本文会基于Eureka源码,一步一步分析Client是如何刷新注册表缓存信息的
前言
何为刷新缓存
Client中启动了一个定时任务,周期性的通过Http请求去Server端拉取最新的注册表信息,并缓存到本地
如何开启缓存刷新
Eureka Client默认开启缓存刷新,即表明会从Eureka Server 抓取注册表信息
可以通过配置项
eureka:
client:
fetch-registry: true # 默认开启
刷新周期
默认每隔30s执行一次刷新任务
eureka:
client:
registry-fetch-interval-seconds: 30
可以通过该参数自定义刷新任务间隔时间
只钟情获取某单个Server的注册表信息
当Server集群化时,如果想要Client从固定的某个server节点获取注册表信息,可通过以下参数配置
eureka:
client:
registry-refresh-single-vip-address: xxx # 表示只钟情该server节点的注册表信息
何为全量获取
每次刷新注册表缓存任务执行时,都去server端获取所有注册表信息,这就是全量获取,全量获取没有参数可配置,当禁用了增量获取以后就会总是执行全量获取了
何为增量更新
我们知道在Eureka中,注册表实例发生改变的频率要远远小于每隔客户点获取注册表信息请求的频率,如果每次请求都是拉取Server注册表中所有的实例信息,那么会造成一定的带宽浪费和传输性能降低
Eureka提供了增量获取的特性,可以提高获取请求的传输效率和降低网络堵塞,这就是增量更新
-
配置项
eureka: client: disable-delta: false # 默认开启增量更新注册表缓存,即不禁用增量
可以通过该参数调整缓存刷新策略
时序图
源码
DiscoveryClient
localRegionApps.set(new Applications());
@Override
public Applications getApplications() {
return localRegionApps.get();
}
@Inject
DiscoveryClient(ApplicationInfoManager applicationInfoManager, EurekaClientConfig config, AbstractDiscoveryClientOptionalArgs args,
Provider backupRegistryProvider) {
// ...
//
localRegionApps.set(new Applications());
// 1. 若获取注册表信息配置参数开启,则会在初始化DiscoverClient且启动定时器之前,主动获取一次注册表信息
if (clientConfig.shouldFetchRegistry() && !fetchRegistry(false)) {
// 如果fetchRegistry(false)返回false, 代表所有的Eureka Server都不可用,那么会从备用的服务里面去取数据
fetchRegistryFromBackup();
}
// 2. 初始化定时器
initScheduledTasks();
// ...
}
可以看到会在DiscoveryClient初始化时,且还未启动心跳续约,缓存刷新以及实例信息复制等定时任务前
就会立即去Eureka Server主动获取一次注册表信息,若获取失败,还会调用fetchRegistryFromBackup()方法从备用服务器获取
暂不考虑定时刷新注册表缓存任务的初始化过程,我们直接去看第一次主动获取注册表的代码fetchRegistry(false)
/**
*
* 获取注册表信息
*
* @param forceFullRegistryFetch 是否强制全量获取注册表信息
*
* @return 如果注册表被获取到则返回true,否则返回false
*/
private boolean fetchRegistry(boolean forceFullRegistryFetch) {
// 1. 启动获取注册表信息跑表
Stopwatch tracer = FETCH_REGISTRY_TIMER.start();
try {
// 2. 获取本地已有的注册表信息
Applications applications = getApplications();
// 3. 如果增量获取被禁用,则总是会获取全量注册表信息,否则会在首次获取到注册表实例信息后(applications.getRegisteredApplications().size() > 0)开始执行增量获取
if (clientConfig.shouldDisableDelta() // 根据配置决定是否禁用增量获取
|| (!Strings.isNullOrEmpty(clientConfig.getRegistryRefreshSingleVipAddress()))

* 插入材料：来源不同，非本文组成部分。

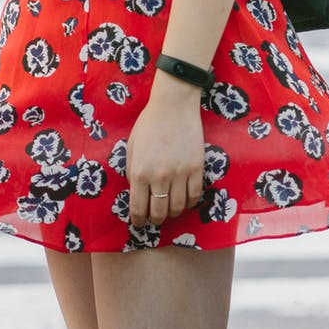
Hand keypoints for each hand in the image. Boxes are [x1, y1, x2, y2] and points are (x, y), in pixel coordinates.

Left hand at [125, 79, 206, 228]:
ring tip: (170, 211)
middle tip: (155, 219)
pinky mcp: (197, 168)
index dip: (138, 221)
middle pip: (158, 212)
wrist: (173, 106)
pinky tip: (185, 200)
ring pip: (178, 207)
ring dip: (173, 213)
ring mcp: (180, 174)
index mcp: (139, 172)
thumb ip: (132, 171)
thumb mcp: (131, 147)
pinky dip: (190, 203)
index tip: (139, 223)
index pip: (137, 208)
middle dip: (155, 220)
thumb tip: (137, 193)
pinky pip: (195, 196)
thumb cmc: (149, 124)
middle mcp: (159, 177)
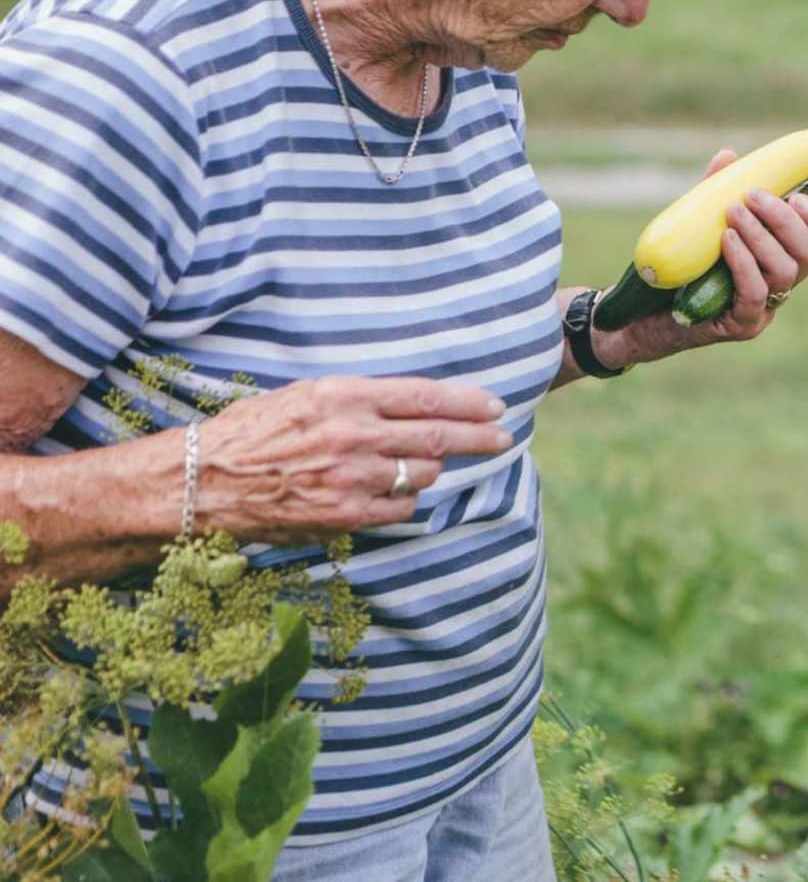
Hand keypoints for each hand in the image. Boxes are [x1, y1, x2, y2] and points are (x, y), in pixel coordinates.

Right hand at [191, 376, 510, 541]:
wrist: (200, 480)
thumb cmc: (251, 432)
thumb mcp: (305, 395)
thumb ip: (359, 400)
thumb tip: (411, 405)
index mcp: (343, 395)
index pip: (424, 396)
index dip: (466, 402)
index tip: (494, 406)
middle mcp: (352, 434)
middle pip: (436, 436)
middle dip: (478, 437)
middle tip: (503, 437)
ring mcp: (350, 477)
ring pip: (420, 474)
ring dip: (430, 470)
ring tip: (422, 464)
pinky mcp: (343, 515)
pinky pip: (399, 509)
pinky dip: (404, 499)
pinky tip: (392, 492)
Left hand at [596, 146, 807, 363]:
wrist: (641, 309)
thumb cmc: (678, 262)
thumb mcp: (700, 220)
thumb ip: (717, 191)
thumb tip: (728, 156)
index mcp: (782, 257)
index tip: (798, 193)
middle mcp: (781, 283)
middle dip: (786, 219)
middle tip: (754, 196)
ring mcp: (765, 308)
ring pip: (787, 271)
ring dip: (762, 235)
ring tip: (733, 213)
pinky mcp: (743, 325)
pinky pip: (755, 293)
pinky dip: (744, 262)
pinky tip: (726, 240)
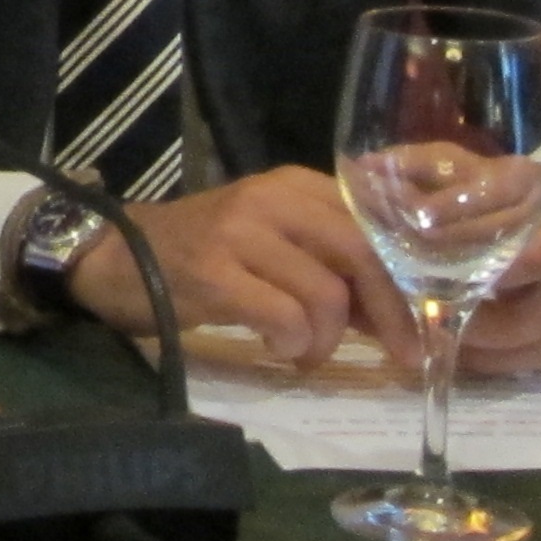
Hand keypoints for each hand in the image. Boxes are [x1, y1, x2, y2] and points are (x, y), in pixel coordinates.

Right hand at [63, 165, 419, 367]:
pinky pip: (284, 317)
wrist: (113, 257)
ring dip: (327, 340)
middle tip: (402, 355)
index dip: (411, 278)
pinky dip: (292, 345)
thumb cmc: (203, 257)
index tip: (427, 322)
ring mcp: (240, 231)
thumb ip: (334, 265)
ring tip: (304, 353)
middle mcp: (272, 198)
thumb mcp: (275, 244)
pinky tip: (277, 349)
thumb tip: (407, 311)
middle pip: (363, 254)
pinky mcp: (213, 270)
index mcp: (296, 185)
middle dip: (392, 313)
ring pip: (327, 293)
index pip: (378, 226)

|| forceFullRegistryFetch // 根据参数forceFullRegistryFetch 决定是否执行全量获取
|| (applications == null) // 总是false
|| (applications.getRegisteredApplications().size() == 0) // 只要本地没有获取到一个注册实例,就会一致执行全量获取
|| (applications.getVersion() == -1)) //Client application does not have latest library supporting delta
{
logger.info("Disable delta property : {}", clientConfig.shouldDisableDelta());
logger.info("Single vip registry refresh property : {}", clientConfig.getRegistryRefreshSingleVipAddress());
logger.info("Force full registry fetch : {}", forceFullRegistryFetch);
logger.info("Application is null : {}", (applications == null));
logger.info("Registered Applications size is zero : {}",
(applications.getRegisteredApplications().size() == 0));
logger.info("Application version is -1: {}", (applications.getVersion() == -1));
// 3.1. 全量获取并存储本地注册表信息
getAndStoreFullRegistry();
} else {
// 3.2. 增量获取注册表信息并更新本地已有注册表信息
getAndUpdateDelta(applications);
}
applications.setAppsHashCode(applications.getReconcileHashCode());
logTotalInstances();
} catch (Throwable e) {
logger.error(PREFIX + "{} - was unable to refresh its cache! status = {}", appPathIdentifier, e.getMessage(), e);
return false;
} finally {
if (tracer != null) {
tracer.stop();
}
}
// Notify about cache refresh before updating the instance remote status
onCacheRefreshed();
// Update remote status based on refreshed data held in the cache
updateInstanceRemoteStatus();
// registry was fetched successfully, so return true
return true;
}
这里简单做个分析
当满足以下任一条件时会进行全量注册信息获取
增量获取被禁用即disableDelta = true
参数forceFullRegistryFetch = true
-
applications == null,这里总是false,因为在调用该方法前已经进行了初始化locaRegionApps
localRegionApps.set(new Applications());
当applications.getRegisteredApplications().size() == 0,即表示还未获取到任何注册表信息时
applications.getVersion() == -1或clientConfig.getRegistryRefreshSingleVipAddress() 为不为空或null
全量获取注册表信息之 getAndStoreFullRegistry();
方法仍然定义在了DiscoveryClient类中
/**
* Gets the full registry information from the eureka server and stores it locally.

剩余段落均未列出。